Selon le recteur de l'Université de N'Djaména, la recherche paléontologique a permis au Tchad de se projeter au plus haut niveau de la recherche scientifique sur la scène internationale et constitue un des principaux vecteurs de marque de son image de marque.

"Avec la découverte d'Abel et de Toumaï, le Tchad occupe, à l'heure actuelle, une place privilégiée, celle du berceau de l'humanité", a affirmé Malloum Soultan qui a présidé le comité d'organisation du colloque de N'Djaména.

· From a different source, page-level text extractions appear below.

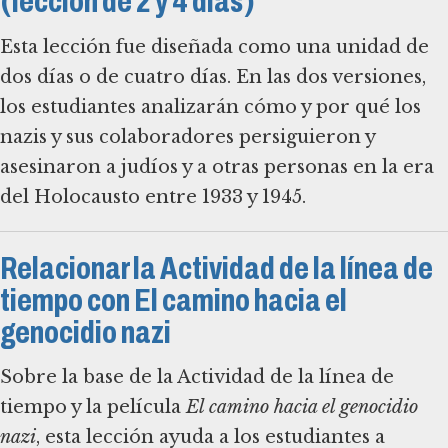
(lección de 2 y 4 días)
Esta lección fue diseñada como una unidad de
dos días o de cuatro días. En las dos versiones,
los estudiantes analizarán cómo y por qué los
nazis y sus colaboradores persiguieron y
asesinaron a judíos y a otras personas en la era
del Holocausto entre 1933 y 1945.
Relacionar la Actividad de la línea de
tiempo con El camino hacia el
genocidio nazi
Sobre la base de la Actividad de la línea de
tiempo y la película
El camino hacia el genocidio
nazi
, esta lección ayuda a los estudiantes a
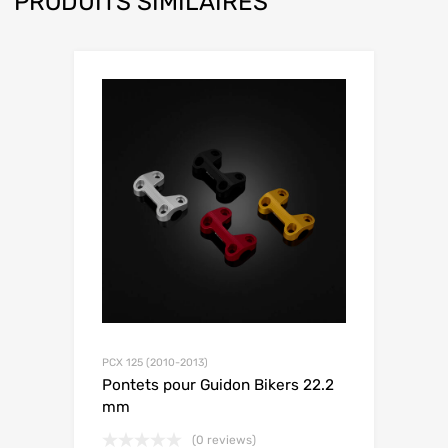
PRODUITS SIMILAIRES
PCX 125 (2010-2013)
Pontets pour Guidon Bikers 22.2
mm
(0 reviews)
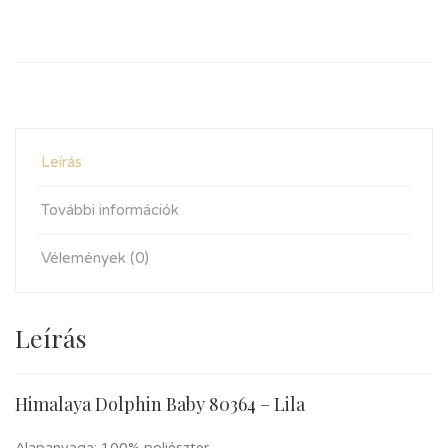
Leírás
További információk
Vélemények (0)
Leírás
Himalaya Dolphin Baby 80364 – Lila
Alapanyaga: 100% poliészter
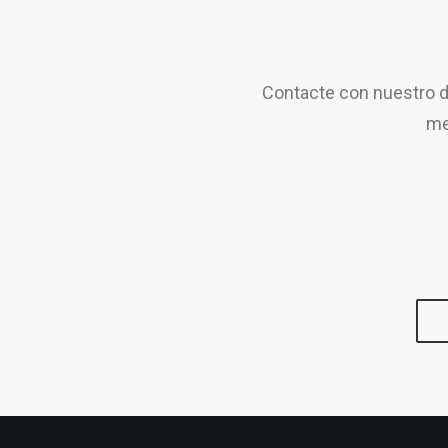
Contacte con nuestro d
me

A la découverte de Toumaï, le Tchad ne disposait d'aucun paléontologue. Grâce à la coopération française, trois paléontologues ont été formés, ainsi qu'un muséologue et des techniciens. L'Université de N'Djaména, la plus grande et la plus ancienne du pays, dispose même d'un département de paléontologie.

"Le Tchad mettra les moyens conséquents dans la recherche scientifique. Le département de la paléoanthropologie de la faculté des sciences exactes et appliquées de l'Université de N'Djaména sera le fer de lance de la recherche à coté du Centre national d'appui à la recherche", a promis le président Déby Itno.

L'original du crâne de Toumaï, remis par la Mission paléontologique franco-tchadienne au président Déby Itno, est aujourd'hui gardé, avec Abel, "en lieu sûr". Deux copies sont exposées au Musée national, à N'Djaména. "Aujourd'hui, Toumaï est mieux connu à l'étranger que dans son propre pays", déplore Pr Mackaye Taïsso. L'ancêtre de l'humanité a notamment été l'invité d'honneur de l'exposition de Nagoya, organisé par le gouvernement japonais, et y a reçu la visite de 23 millions de personnes.

"Tous les Tchadiens doivent venir au Musée national pour faire la connaissance de notre ancêtre commun", a ajouté Pr Mackaye Taïsso.